LESETEXT —
Damit weder das Fahrzeug geplündert, in Brand gesteckt oder die Kollegen angegriffen werden, blieb dem Wehrchef nicht mehr übrig als „Gib Gas“ zu rufen. „Ich weiß nicht, was passiert wäre, wenn wir vorher ausgestiegen wären, um die Lage zu checken, was bei Einsätzen eigentlich üblich ist.“
Beim Löschen behindert
Von Kollegen anderer Berliner Wachen weiß Lottig, dass Einsatzkräfte teilweise auch niedergeknüppelt wurden. Das habe auch dazu geführt, dass einige Mannschaften nur noch unter Polizeischutz – der in der Silvesternacht kaum mehr zu leisten war – zu Einsätzen in den Krawall-Hotspots wie Neukölln, Kreuzberg und Lichtenrade ausrücken wollten.

VORGEGEBENE EINTRÄGE —
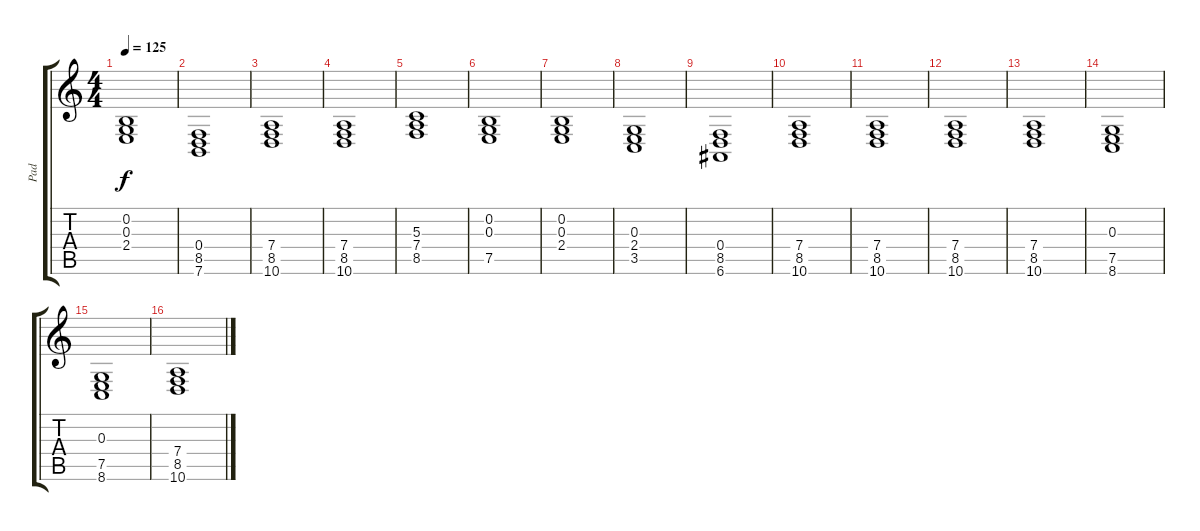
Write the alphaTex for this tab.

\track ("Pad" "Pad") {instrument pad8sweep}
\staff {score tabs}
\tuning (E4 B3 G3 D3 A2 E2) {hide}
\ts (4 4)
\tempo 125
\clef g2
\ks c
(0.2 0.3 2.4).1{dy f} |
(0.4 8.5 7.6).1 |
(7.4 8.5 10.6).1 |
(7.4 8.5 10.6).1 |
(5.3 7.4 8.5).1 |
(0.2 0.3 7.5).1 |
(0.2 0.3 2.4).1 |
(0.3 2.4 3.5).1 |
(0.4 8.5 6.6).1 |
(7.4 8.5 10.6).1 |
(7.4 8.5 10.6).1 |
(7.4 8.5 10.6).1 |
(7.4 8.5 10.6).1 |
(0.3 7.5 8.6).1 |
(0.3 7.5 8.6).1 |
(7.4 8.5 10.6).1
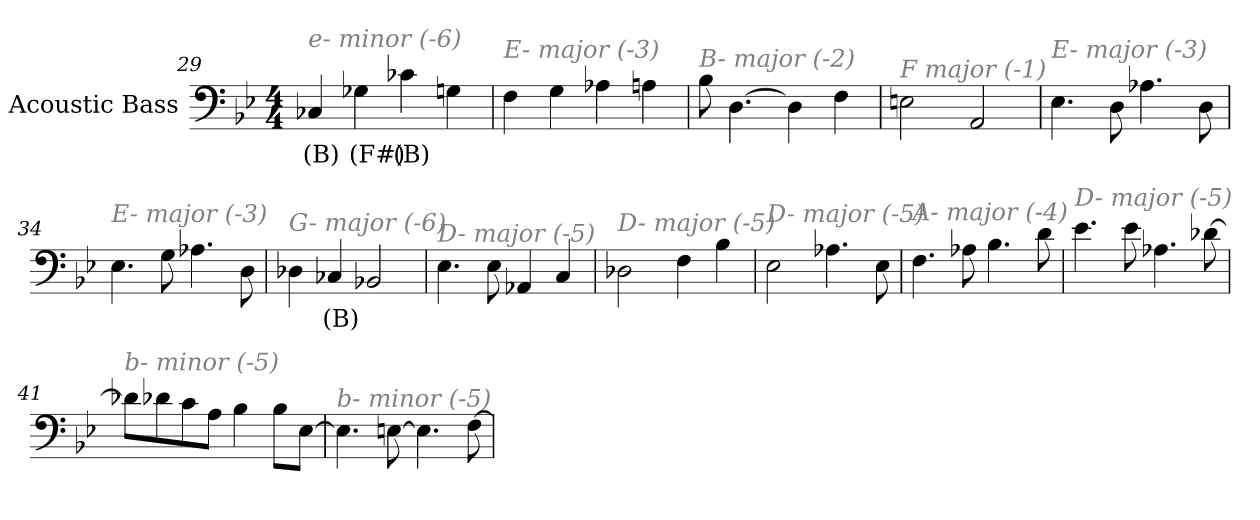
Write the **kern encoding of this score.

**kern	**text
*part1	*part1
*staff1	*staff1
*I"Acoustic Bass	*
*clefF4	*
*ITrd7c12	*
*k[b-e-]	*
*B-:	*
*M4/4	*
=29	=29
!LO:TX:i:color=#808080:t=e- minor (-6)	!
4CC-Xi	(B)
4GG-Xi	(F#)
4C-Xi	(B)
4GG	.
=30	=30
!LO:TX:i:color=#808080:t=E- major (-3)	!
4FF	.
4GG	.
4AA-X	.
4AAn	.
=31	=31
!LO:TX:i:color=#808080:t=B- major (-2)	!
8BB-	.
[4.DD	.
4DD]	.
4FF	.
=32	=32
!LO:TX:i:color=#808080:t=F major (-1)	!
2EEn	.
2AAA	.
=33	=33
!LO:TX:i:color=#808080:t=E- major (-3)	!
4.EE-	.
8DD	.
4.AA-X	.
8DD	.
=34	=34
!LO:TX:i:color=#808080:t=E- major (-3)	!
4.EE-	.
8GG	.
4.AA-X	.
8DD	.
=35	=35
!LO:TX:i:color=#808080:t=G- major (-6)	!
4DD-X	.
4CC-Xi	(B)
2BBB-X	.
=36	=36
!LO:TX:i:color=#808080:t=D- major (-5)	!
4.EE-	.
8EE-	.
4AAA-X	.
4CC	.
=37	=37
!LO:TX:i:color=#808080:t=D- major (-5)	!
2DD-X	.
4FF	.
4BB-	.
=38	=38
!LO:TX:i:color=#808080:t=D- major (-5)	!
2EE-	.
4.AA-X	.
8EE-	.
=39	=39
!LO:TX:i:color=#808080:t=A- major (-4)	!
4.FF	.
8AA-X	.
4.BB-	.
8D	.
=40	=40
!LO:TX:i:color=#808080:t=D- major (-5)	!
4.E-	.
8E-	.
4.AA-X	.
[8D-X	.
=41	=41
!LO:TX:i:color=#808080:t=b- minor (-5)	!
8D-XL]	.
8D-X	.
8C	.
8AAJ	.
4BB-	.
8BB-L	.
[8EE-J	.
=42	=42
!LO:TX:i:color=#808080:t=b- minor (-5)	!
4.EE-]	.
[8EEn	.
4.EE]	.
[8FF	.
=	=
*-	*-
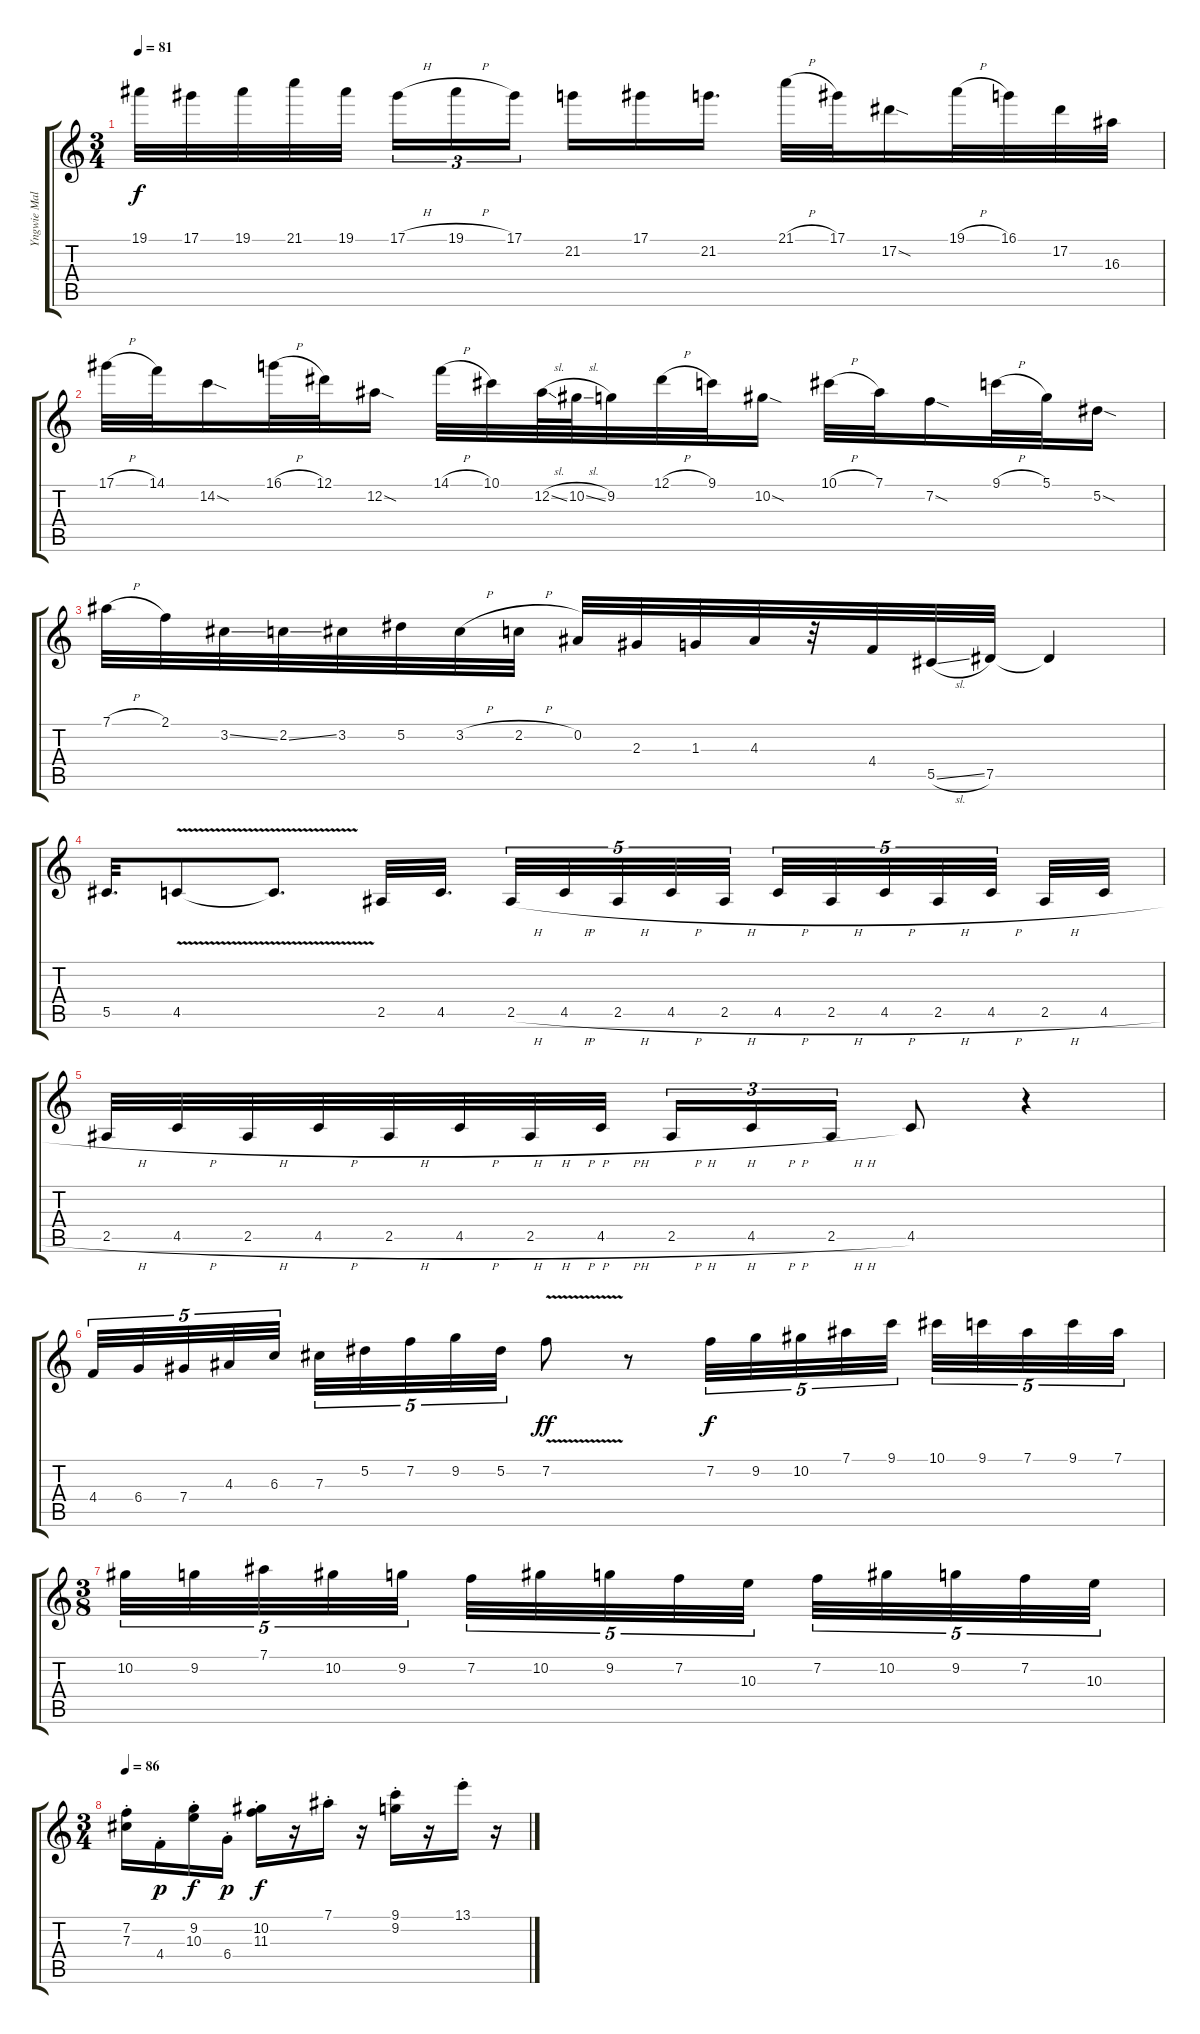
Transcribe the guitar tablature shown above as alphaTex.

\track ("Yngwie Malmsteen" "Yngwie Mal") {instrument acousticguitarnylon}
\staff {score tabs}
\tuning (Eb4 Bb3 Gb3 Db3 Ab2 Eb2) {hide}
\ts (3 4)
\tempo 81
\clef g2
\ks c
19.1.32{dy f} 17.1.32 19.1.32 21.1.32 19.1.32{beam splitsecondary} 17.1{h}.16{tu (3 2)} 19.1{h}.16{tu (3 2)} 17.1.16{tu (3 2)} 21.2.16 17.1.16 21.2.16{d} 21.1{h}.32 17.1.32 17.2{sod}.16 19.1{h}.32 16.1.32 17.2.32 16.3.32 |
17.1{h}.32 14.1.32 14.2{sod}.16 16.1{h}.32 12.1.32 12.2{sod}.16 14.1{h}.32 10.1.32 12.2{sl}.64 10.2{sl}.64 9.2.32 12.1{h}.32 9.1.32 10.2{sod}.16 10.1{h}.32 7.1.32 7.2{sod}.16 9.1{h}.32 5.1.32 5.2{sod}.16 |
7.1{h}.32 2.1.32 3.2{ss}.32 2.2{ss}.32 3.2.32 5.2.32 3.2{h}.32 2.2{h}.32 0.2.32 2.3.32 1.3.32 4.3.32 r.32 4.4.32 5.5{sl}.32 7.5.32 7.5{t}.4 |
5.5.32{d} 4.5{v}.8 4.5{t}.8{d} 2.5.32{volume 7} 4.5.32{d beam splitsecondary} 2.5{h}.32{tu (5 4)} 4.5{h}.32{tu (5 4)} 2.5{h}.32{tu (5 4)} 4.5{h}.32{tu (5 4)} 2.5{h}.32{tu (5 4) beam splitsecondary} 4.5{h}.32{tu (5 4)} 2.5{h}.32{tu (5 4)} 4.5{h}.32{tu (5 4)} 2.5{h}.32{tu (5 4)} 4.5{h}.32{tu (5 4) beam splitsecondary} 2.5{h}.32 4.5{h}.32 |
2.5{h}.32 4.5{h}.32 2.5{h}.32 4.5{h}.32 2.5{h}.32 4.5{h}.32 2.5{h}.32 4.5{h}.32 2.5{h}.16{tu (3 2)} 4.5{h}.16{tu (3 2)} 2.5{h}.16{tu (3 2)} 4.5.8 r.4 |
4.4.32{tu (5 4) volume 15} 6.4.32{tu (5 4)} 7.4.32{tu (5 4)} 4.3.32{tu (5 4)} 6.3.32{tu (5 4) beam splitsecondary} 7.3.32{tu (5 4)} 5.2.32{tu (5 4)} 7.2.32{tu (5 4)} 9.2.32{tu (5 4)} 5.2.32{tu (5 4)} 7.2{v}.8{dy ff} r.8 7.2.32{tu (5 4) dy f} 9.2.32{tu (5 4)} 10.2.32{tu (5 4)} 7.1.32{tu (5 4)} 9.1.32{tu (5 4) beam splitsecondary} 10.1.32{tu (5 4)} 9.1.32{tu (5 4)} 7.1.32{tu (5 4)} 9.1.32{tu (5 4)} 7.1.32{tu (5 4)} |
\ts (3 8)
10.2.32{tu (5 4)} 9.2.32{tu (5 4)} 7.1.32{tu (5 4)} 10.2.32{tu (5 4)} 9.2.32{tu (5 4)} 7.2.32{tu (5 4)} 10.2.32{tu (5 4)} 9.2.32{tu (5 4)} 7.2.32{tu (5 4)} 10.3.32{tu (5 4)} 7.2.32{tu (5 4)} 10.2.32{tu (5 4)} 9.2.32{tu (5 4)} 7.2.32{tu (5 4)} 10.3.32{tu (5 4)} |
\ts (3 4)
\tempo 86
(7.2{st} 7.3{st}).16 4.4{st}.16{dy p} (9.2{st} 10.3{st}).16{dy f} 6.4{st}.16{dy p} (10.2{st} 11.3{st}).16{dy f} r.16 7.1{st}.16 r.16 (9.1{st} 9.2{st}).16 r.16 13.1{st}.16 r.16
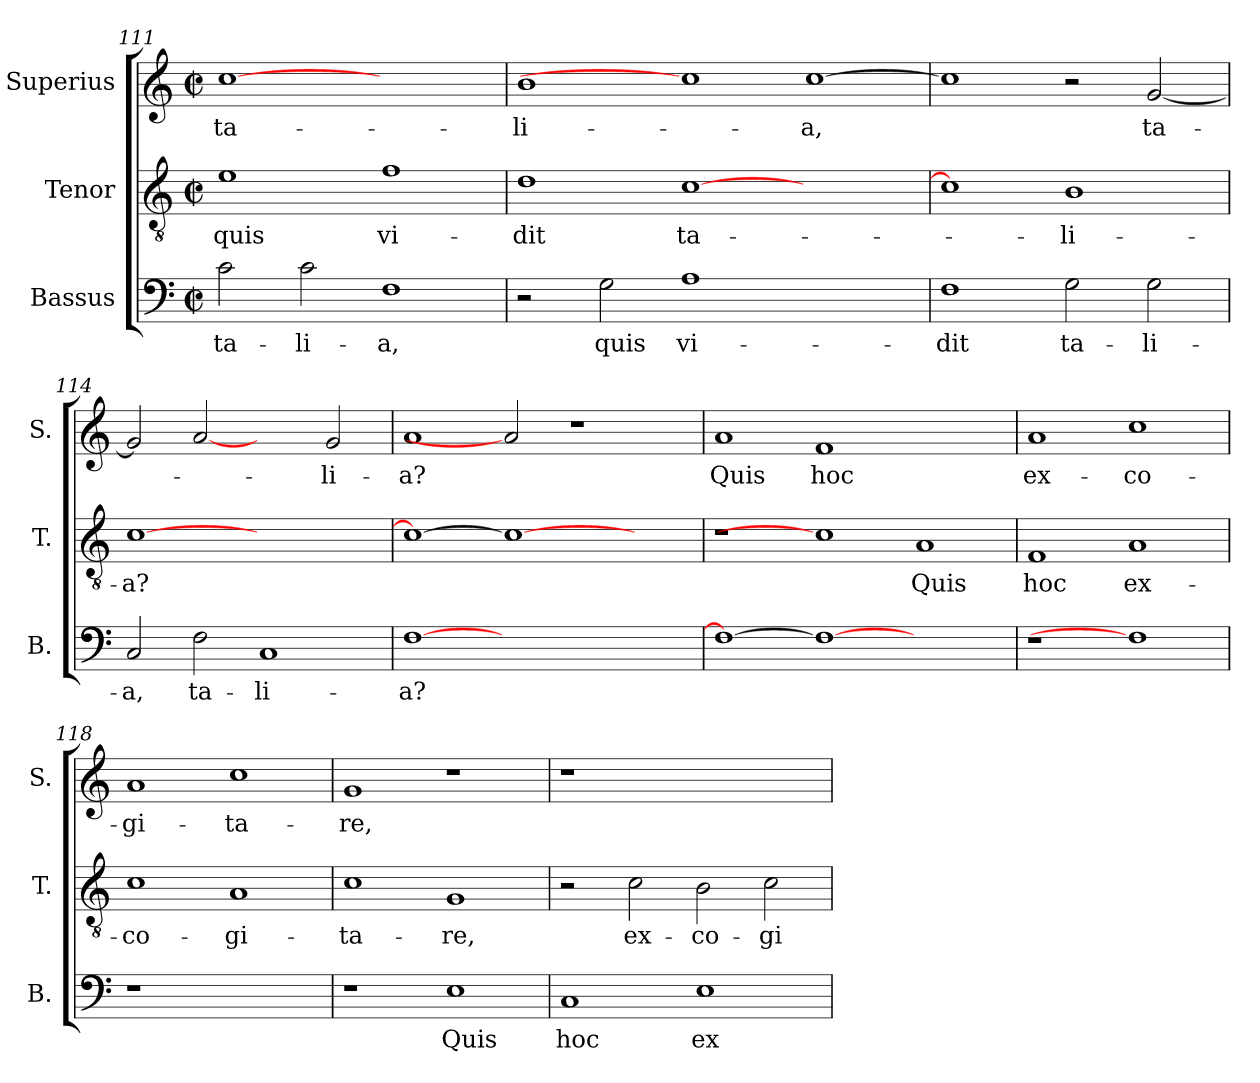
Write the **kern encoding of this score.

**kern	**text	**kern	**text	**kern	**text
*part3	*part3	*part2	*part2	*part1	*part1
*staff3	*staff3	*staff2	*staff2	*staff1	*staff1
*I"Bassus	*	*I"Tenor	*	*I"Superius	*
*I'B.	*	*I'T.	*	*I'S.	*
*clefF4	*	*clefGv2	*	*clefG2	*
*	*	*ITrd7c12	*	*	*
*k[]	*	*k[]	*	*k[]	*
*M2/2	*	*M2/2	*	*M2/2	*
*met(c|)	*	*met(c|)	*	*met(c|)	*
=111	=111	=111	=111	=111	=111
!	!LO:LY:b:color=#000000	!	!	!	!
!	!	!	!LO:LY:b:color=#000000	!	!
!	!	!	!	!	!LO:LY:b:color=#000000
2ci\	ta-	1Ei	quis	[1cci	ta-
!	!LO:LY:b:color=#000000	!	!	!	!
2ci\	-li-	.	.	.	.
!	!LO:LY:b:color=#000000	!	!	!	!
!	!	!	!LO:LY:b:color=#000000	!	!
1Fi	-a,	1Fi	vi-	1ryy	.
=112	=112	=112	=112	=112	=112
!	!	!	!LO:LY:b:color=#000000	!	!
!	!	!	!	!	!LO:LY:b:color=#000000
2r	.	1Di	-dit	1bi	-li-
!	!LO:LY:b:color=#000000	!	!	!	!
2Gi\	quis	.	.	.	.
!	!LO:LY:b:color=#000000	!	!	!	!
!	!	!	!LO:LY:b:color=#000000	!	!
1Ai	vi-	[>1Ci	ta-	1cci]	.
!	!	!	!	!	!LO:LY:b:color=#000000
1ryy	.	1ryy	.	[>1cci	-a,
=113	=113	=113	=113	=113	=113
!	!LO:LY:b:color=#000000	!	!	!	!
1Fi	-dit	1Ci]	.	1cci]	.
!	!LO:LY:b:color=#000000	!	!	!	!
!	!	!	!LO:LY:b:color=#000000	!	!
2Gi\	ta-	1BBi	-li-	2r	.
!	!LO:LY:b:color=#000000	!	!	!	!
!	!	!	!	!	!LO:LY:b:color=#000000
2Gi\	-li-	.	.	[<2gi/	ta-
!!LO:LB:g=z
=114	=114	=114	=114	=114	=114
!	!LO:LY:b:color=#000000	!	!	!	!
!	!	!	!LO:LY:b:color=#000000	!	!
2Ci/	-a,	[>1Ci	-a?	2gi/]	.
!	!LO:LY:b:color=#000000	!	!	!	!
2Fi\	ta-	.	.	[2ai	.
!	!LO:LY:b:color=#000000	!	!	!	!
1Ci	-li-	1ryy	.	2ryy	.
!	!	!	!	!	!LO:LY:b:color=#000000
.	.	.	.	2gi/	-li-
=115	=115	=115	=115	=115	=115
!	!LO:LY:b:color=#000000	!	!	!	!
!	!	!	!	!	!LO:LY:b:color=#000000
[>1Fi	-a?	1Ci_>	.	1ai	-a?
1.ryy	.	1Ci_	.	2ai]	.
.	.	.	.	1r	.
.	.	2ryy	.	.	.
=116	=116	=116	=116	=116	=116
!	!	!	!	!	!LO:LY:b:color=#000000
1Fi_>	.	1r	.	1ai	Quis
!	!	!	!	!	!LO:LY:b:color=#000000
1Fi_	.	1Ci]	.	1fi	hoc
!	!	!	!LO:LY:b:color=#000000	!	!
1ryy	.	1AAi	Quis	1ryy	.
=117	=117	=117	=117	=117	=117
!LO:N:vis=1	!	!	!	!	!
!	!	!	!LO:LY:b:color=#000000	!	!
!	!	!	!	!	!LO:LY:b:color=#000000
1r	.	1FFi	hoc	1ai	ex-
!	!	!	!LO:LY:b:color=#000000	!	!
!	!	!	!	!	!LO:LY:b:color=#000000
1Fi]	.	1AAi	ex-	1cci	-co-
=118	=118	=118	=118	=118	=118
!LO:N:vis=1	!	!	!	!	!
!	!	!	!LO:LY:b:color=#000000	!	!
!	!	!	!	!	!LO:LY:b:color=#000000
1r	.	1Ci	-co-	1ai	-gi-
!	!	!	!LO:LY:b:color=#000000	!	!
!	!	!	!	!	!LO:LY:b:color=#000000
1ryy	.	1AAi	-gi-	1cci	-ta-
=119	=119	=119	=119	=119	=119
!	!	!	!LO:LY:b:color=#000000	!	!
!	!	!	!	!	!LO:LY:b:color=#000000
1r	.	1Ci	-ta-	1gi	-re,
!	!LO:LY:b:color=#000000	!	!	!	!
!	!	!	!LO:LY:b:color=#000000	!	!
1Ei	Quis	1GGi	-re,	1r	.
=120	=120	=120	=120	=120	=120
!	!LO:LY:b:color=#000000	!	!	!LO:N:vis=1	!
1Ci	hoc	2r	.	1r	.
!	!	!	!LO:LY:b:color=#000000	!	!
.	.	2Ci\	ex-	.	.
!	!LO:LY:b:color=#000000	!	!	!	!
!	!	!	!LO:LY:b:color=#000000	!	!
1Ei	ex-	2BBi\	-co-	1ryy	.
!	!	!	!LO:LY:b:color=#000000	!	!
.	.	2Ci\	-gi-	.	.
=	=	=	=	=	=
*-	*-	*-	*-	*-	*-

ÜBUNGSAUFGABEN —
• 1. Schreiben Sie die Auflistung vom Anfang bis einschließlich der Zeile mit „Transcribe the guitar“ unverändert ab. Die Bilder lassen Sie dabei weg.
• 2. Führen Sie den Lesetext über die Angriffe auf Feuerwehrleute in der Berliner Silvesternacht weiter.

SCHRIFTLICHE ANTWORTEN —
• 1.
Write the alphaTex for this tab.

\track ("Pad" "Pad") {instrument pad8sweep}
\staff {score tabs}
\tuning (E4 B3 G3 D3 A2 E2) {hide}
\ts (4 4)
\tempo 125
\clef g2
\ks c
(0.2 0.3 2.4).1{dy f} |
(0.4 8.5 7.6).1 |
(7.4 8.5 10.6).1 |
(7.4 8.5 10.6).1 |
(5.3 7.4 8.5).1 |
(0.2 0.3 7.5).1 |
(0.2 0.3 2.4).1 |
(0.3 2.4 3.5).1 |
(0.4 8.5 6.6).1 |
(7.4 8.5 10.6).1 |
(7.4 8.5 10.6).1 |
(7.4 8.5 10.6).1 |
(7.4 8.5 10.6).1 |
(0.3 7.5 8.6).1 |
(0.3 7.5 8.6).1 |
(7.4 8.5 10.6).1
Write the **kern encoding of this score.

**kern	**text
*part1	*part1
*staff1	*staff1
*I"Acoustic Bass	*
*clefF4	*
*ITrd7c12	*
*k[b-e-]	*
*B-:	*
*M4/4	*
=29	=29
!LO:TX:i:color=#808080:t=e- minor (-6)	!
4CC-Xi	(B)
4GG-Xi	(F#)
4C-Xi	(B)
4GG	.
=30	=30
!LO:TX:i:color=#808080:t=E- major (-3)	!
4FF	.
4GG	.
4AA-X	.
4AAn	.
=31	=31
!LO:TX:i:color=#808080:t=B- major (-2)	!
8BB-	.
[4.DD	.
4DD]	.
4FF	.
=32	=32
!LO:TX:i:color=#808080:t=F major (-1)	!
2EEn	.
2AAA	.
=33	=33
!LO:TX:i:color=#808080:t=E- major (-3)	!
4.EE-	.
8DD	.
4.AA-X	.
8DD	.
=34	=34
!LO:TX:i:color=#808080:t=E- major (-3)	!
4.EE-	.
8GG	.
4.AA-X	.
8DD	.
=35	=35
!LO:TX:i:color=#808080:t=G- major (-6)	!
4DD-X	.
4CC-Xi	(B)
2BBB-X	.
=36	=36
!LO:TX:i:color=#808080:t=D- major (-5)	!
4.EE-	.
8EE-	.
4AAA-X	.
4CC	.
=37	=37
!LO:TX:i:color=#808080:t=D- major (-5)	!
2DD-X	.
4FF	.
4BB-	.
=38	=38
!LO:TX:i:color=#808080:t=D- major (-5)	!
2EE-	.
4.AA-X	.
8EE-	.
=39	=39
!LO:TX:i:color=#808080:t=A- major (-4)	!
4.FF	.
8AA-X	.
4.BB-	.
8D	.
=40	=40
!LO:TX:i:color=#808080:t=D- major (-5)	!
4.E-	.
8E-	.
4.AA-X	.
[8D-X	.
=41	=41
!LO:TX:i:color=#808080:t=b- minor (-5)	!
8D-XL]	.
8D-X	.
8C	.
8AAJ	.
4BB-	.
8BB-L	.
[8EE-J	.
=42	=42
!LO:TX:i:color=#808080:t=b- minor (-5)	!
4.EE-]	.
[8EEn	.
4.EE]	.
[8FF	.
=	=
*-	*-
Transcribe the guitar tablature shown above as alphaTex.

• 2.
Anderswo seien Kollegen in der Arbeit behindert worden. „In Mariendorf haben Täter bei den Kollegen, die gerade einen großflächigen Kellerbrand löschten, die Schläuche zugedreht und die Hydranten abgekoppelt.“
Organisierte Feuerwerke und Jugendclub-Partys
Damit sich der Ausnahmezustand im Ausnahmezustand nicht wiederholt, berät sich die Berliner Feuerwehr derzeit mit Polizei, Ordnungs- und Jugendämtern. „Es geht darum, wie man sich zum kommenden Jahreswechsel neu aufstellen will, um eine Wiederholung zu verhindern“, sagt Feuerwehrsprecher Thomas Kirstein. Ein Konzept werde wohl allerdings erst im Herbst der Öffentlichkeit präsentiert.
Eine Idee ist, dass die Jugendclubs in den Berliner Problemvierteln eigene Silvesterpartys und organisierte Feuerwerke anbieten. „Solche Alternativangebote haben vor ein paar Jahren am 1. Mai sehr gut funktioniert“, erklärt Kirstein. Damals seien die Neuköllner Kids, die auch gerne in der Oranienstraße Steine werfen, gar nicht erst nach Kreuzberg gefahren.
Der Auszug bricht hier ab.